Especially in the wake of recent scandals emerging from Jack Abramoff, Duke Cunningham, and William Jefferson, to name just a few, Americans have become tragically accustomed to a certain background level of sleaze from the average politician.
But Barack Obama is hardly an average politician; his youth, Washington outsider status, and stirring rhetoric have defined his candidacy as being dedicated to hope, moral consciousness, and a shift away from beltway politics as usual. There are certainly many upsides to these associations, but a notable downside is that some commentators are surprised and disappointed when he stoops to politics as usual. Thus he attracts coverage and criticism for actions that likely wouldn’t raise eyebrows coming from one of the other candidates.
That being said, Obama cannot expect to benefit from his unique reputation without attracting unique scrutiny. Several weeks ago, Reality Check covered Obama’s controversial ties to alleged slumlord Tony Rezko. A recent article in the Chicago Tribune further questions Obama’s celebrated commitment to ending corruption and ensuring open government:
‘Obama’s record of local endorsements — one measure of how he has used his nascent political clout — has drawn criticism from those who say it reflects his deference to Chicago’s established political order and runs counter to his public calls for clean government.

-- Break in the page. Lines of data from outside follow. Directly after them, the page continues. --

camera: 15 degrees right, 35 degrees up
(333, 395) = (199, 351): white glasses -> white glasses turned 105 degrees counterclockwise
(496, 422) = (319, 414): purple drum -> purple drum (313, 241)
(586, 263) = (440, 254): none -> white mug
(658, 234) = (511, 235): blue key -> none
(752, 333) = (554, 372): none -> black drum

In the 2006 Democratic primary, for example, Obama endorsed first-time candidate Alexi Giannoulias for state treasurer despite reports about loans Giannoulias’ family-owned Broadway Bank made to crime figures. Records show Giannoulias and his family had given more than $10,000 to Obama’s campaign, which banked at Broadway.
Obama endorsed former Ald. Dorothy Tillman (3rd), calling her “a very early supporter of my campaign.” Tillman was then under fire for her stewardship of the scandal-plagued Harold Washington Cultural Center, where contracts benefited members of her family.